Seperti apa kemungkinan jalan keluar dengan menggunakan perspektif Latour yang dielaborasi oleh Robertus Robet?
Saya hanya akan mengestrak tiga argumen yang terasa sangat fundamental dalam konteks bagaimana pengetahuan diproduksi sebagai alternatif terhadap prinsip tradisi mapan"Cogito Ergo Sum".
Pertama, segera tinggalkan cara berpikir "bipolar" (dua kutub) yang terwarisi dari cara berfikir filsafat Barat modern yang mempertahankan demarkasi tajam antara alam-kultur, dan atau sains-politik.
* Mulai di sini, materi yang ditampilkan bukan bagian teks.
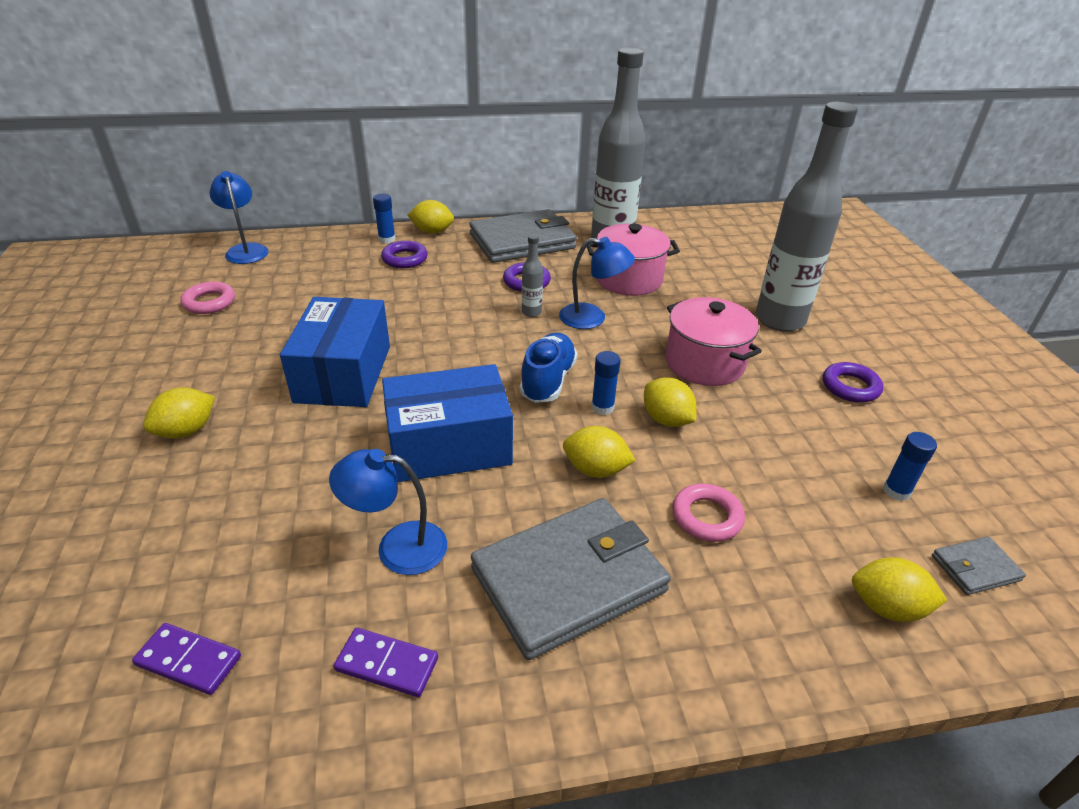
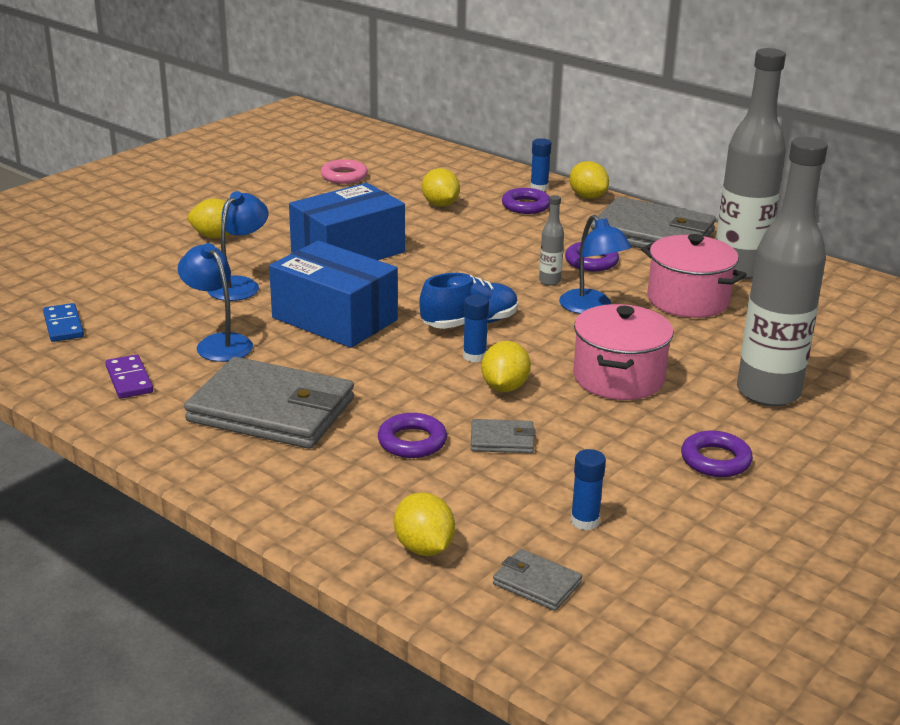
camera: 50 degrees right, 10 degrees down
purple domino [132,623,241,695] -> blue domino [43,303,84,342]
blue lamp [209,171,268,264] -> blue lamp moved to [207,191,269,301]
yellow lemon [563,426,636,478] -> yellow lemon moved to [422,168,460,207]
pink ring [672,484,745,542] -> purple ring [378,413,447,458]
none -> grey wallet [471,419,536,453]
Konsekuensinya, manusia dan masyarakat modern [yang merupakan produk dari cara berpikir yang bipolar ini] pada gilirannya menjadi ‘buta’ terhadap munculnya fenomena-fenomena percampuran/hibrid atau persilangan antara alam-kultur maupun sains-politik, simpul Robertus Robert.
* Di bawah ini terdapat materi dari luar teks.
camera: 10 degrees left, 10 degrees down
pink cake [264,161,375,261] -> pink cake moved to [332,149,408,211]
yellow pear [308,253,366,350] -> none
Kedua, memaknai dengan sungguh-sungguh bahwa manusia bukanlah satu-satu aktor di muka planet, sisanya hanya obyek pelengkap bagi pemuasan kepentingan dan ambisi Sapiens.
Oleh karena itu, sadarilah bahwasanya: realitas bukanlah buah dari tindakan subjek terhadap objek, melainkan hasil dari jaringan relasional yang saling memperantarai. Dengan kata lain ontologi Latour bersifat relasional dan performatif—entitas itu ada karena dan dalam hubungan antar mereka.
Ketiga, cara kita melihat diri dalam proses pembentukan pengetahuan bukanlah sebagai subyek tunggal, non-kepentingan, obyektif, dan sepenuhnya menggenggam kebenaran dari dunia di luar sana. Di luar manusia berpikir hanya ada obyek-obyek pasif.
Dengan maksud lain, pada alam kerangka Latour, pengetahuan bukan hasil murni dari rasionalitas subjek manusia, melainkan hasil dari kerja kolektif berbagai aktor (ilmuwan, laboratorium, instrumen, hewan uji, dokumen, dll.) yang disusun dan dinegosiasikan dalam jaringan.
Pada ujungnya, menurutmu, langkah praktis yang bisa dilakukan?
***
Catatan: Kalimat yang dibikin miring (italic) adalah pernyataan langsung Robertus Robet dalam naskah pidatonya.